Ему давно уже ничего не снилось, все лица стерлись в памяти, все события, еще недавно наполнявшие его жизнь, померкли, стали словно бы неузнаваемыми, и вдруг он все узнал: и себя, и дом возле раскопа, белый город вдали и бухту, окруженную кручами, и ее узнал, Наташу Павловну. Она тянула к небу обнаженные руки, и он торопливо говорил: «Сейчас, сейчас...», счастливо улыбался и, робея, чувствовал, как у него замирало сердце. Потом разом все пропало, и он услышал тяжелые, тупые удары в борт и грохот падающей воды, скрип переборок и чьи-то голоса в коридоре, там, кажется, смеялись.
Качало все так же сильно, и по палубе, тускло позванивая, перекатывался разбитый стакан, который Суханов забыл закрепить. Не было белого города, а было черт знает что, и Суханов долго не открывал глаза, пытаясь вернуться туда, где он узнал себя. В груди тихонько щемило, и хотелось плакать.
Глава третья
Шторм начал угасать дня за три до Нового года: перестал барахлить барометр, небо очистилось от тяжелых, мрачновато-неопрятных облаков, как освобождаются по весне от снега старинные российские города, ветер задул ровно, заметно слабея, но накат волн был еще сильным, и «Гангут», кланяясь им, постоянно зарывался носом в воду, которая не только заливала бак, но успевала еще прогуляться и по шкафуту. На юте снова установили лагун для окурков, и матросский клуб — «Кто сказал?» — «Моряки на юте» — возобновил свои диспуты на вольные темы или по вопросам стратегии и тактики.
— Какой же это Новый год, если жарынь — спасу нет?!
— Братва, а как же негры Новый год без елки встречают?
— А они вместо елки баобаб в горшок суют.
— Баобаб в горшок не влезет. Баобаб вдесятером обхватывают.
— Птенчик, откуда ты знаешь?
— Сорока на хвосте принесла. А еще географию в школе учил, так что кое-чего запомнил. Понял, шилохвостик?
— Медалист, значит?
— Медали не удостоили, а про баобаб запомнил.

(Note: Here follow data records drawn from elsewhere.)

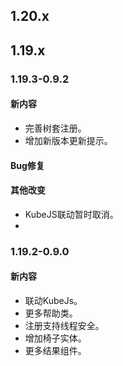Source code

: ## 1.20.x
## 1.19.x
### 1.19.3-0.9.2
#### 新内容
* 完善树套注册。
* 增加新版本更新提示。
#### Bug修复

#### 其他改变
* KubeJS联动暂时取消。
* 
### 1.19.2-0.9.0
#### 新内容
* 联动KubeJs。
* 更多帮助类。
* 注册支持线程安全。
* 增加椅子实体。
* 更多结果组件。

— А я дурак, астрономию не любил. Всю дорогу по шпаргалке отвечал. А тут такое по ночам небо, что никакого атласа не надо.

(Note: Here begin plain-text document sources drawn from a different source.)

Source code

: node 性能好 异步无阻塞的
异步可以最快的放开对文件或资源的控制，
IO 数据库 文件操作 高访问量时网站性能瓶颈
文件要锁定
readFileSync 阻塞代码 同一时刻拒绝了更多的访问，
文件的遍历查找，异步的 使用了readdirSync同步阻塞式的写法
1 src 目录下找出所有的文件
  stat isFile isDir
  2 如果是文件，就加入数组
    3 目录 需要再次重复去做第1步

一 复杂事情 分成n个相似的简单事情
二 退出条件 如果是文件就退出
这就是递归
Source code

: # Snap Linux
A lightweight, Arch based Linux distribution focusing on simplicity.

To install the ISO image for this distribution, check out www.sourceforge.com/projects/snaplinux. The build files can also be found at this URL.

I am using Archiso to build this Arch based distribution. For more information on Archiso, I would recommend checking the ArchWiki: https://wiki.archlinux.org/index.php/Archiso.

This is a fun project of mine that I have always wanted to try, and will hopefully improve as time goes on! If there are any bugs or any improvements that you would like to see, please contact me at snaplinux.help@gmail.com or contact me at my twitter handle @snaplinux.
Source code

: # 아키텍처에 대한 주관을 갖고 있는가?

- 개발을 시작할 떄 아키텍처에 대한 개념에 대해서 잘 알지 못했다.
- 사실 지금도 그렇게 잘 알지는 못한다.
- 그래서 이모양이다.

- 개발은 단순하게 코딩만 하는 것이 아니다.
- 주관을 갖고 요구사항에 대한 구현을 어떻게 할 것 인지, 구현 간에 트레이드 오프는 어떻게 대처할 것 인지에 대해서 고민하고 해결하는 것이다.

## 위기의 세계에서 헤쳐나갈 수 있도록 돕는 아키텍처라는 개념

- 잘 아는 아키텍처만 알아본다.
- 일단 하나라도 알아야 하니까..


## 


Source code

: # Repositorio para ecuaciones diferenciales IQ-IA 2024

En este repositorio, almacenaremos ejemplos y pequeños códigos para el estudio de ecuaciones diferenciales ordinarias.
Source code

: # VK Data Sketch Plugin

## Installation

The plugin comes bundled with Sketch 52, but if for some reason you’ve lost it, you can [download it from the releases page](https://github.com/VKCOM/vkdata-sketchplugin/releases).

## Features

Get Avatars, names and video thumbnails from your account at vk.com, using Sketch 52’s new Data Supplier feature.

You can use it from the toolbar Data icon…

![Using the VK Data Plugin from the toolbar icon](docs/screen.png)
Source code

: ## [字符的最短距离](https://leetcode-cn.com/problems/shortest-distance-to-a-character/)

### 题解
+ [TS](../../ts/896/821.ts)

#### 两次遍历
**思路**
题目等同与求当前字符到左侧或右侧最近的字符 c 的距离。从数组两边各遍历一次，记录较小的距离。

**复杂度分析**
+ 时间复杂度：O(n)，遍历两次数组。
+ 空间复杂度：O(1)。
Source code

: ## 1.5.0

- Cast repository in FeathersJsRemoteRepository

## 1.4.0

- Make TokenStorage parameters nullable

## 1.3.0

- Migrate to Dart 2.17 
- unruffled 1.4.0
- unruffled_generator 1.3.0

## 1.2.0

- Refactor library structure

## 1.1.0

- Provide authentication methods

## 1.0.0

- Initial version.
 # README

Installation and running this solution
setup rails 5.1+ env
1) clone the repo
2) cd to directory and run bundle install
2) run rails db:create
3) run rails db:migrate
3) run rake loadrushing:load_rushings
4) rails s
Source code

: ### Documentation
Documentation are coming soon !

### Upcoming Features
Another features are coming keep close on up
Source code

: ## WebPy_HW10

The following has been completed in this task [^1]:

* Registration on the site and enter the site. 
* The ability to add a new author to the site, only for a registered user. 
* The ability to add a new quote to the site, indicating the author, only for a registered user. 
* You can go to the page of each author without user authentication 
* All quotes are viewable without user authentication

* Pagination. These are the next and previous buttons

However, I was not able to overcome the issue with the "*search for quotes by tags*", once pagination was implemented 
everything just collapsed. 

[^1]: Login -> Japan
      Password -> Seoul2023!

— Сходи к штурману. Он, может, чего объяснит.
— Объяснит-то, может, и объяснит, только на кой мне теперь его объяснения, когда я, что и знал, все начисто перезабыл.
— Братва, а скучновато без них, супостатов. Они, братва, народ веселый.

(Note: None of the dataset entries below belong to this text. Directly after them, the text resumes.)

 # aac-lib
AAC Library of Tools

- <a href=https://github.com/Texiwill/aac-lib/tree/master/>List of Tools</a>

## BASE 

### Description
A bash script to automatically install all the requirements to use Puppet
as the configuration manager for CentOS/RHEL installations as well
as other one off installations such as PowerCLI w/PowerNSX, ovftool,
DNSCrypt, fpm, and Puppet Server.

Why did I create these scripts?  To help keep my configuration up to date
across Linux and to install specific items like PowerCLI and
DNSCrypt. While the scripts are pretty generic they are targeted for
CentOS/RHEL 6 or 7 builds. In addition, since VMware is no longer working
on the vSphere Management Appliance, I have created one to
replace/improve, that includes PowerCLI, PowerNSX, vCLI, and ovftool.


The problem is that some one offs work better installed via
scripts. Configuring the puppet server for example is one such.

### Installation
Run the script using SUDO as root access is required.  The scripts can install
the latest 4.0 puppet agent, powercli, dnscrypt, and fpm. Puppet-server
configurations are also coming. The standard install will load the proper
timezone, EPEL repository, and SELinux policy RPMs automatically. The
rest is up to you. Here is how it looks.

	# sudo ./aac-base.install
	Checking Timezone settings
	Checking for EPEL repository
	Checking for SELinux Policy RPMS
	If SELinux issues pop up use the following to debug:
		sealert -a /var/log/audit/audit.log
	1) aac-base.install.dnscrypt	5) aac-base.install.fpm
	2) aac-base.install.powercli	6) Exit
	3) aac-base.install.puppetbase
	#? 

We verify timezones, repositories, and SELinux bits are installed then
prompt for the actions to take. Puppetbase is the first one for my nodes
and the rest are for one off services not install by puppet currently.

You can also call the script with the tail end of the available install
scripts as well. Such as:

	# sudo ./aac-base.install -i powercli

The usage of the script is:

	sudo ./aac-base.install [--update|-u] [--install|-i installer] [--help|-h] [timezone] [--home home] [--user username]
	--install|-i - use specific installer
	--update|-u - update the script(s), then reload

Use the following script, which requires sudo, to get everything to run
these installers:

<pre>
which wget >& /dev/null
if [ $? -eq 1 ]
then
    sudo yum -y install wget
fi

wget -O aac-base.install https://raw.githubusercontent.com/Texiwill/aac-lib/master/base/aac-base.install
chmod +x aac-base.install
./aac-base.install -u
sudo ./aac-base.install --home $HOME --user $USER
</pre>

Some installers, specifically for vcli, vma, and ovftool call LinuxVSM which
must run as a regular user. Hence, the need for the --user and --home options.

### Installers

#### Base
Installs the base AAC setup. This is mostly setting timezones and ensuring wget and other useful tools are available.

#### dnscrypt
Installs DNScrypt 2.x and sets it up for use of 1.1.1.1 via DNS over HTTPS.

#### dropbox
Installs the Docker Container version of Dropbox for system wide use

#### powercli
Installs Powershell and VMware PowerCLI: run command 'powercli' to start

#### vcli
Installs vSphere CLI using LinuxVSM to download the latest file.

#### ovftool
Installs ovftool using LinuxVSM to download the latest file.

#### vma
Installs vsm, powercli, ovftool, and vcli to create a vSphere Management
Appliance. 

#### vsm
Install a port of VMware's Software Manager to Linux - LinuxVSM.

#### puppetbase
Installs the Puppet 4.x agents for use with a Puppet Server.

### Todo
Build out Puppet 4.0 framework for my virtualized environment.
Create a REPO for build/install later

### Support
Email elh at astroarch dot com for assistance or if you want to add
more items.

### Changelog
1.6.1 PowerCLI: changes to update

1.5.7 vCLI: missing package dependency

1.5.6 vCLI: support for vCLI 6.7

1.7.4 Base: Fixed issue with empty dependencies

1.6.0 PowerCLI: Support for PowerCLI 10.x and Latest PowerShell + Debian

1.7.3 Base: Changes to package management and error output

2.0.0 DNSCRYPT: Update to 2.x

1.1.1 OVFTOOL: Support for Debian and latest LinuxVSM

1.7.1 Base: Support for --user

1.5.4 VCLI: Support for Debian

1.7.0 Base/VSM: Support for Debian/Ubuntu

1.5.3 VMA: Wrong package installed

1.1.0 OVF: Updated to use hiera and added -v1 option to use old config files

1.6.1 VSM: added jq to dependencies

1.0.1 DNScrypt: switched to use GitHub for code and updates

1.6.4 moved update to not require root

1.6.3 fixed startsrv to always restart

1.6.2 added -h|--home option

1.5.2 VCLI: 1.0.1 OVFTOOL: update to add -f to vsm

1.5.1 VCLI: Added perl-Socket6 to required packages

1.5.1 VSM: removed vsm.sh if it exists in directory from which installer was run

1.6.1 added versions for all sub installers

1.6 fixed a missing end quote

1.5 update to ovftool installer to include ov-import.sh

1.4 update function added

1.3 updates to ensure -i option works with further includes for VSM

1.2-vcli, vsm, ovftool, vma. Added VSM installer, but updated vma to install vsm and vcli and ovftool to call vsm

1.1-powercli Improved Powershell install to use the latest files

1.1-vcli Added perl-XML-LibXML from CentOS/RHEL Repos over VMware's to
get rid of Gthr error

— Это уж точно. Сейчас по Ливии вжарят. Москва их предупредит, они к Ливану покандехают.
— По зубам бы их.
— Смотри, как бы у самого не вылетели.
Моряки на юте практически знали все и обо всем судили авторитетно и ответственно, как и подобает это делать уважающим себя людям, но главного они, к сожалению, знать все-таки не могли: была ли лодка в этом районе, или же она давным уже давно паслась, как телка, в других краях и в других морях, или она вообще нигде не паслась, а стояла себе тихо-мирно у причала и досматривала перед походом свои последние сны.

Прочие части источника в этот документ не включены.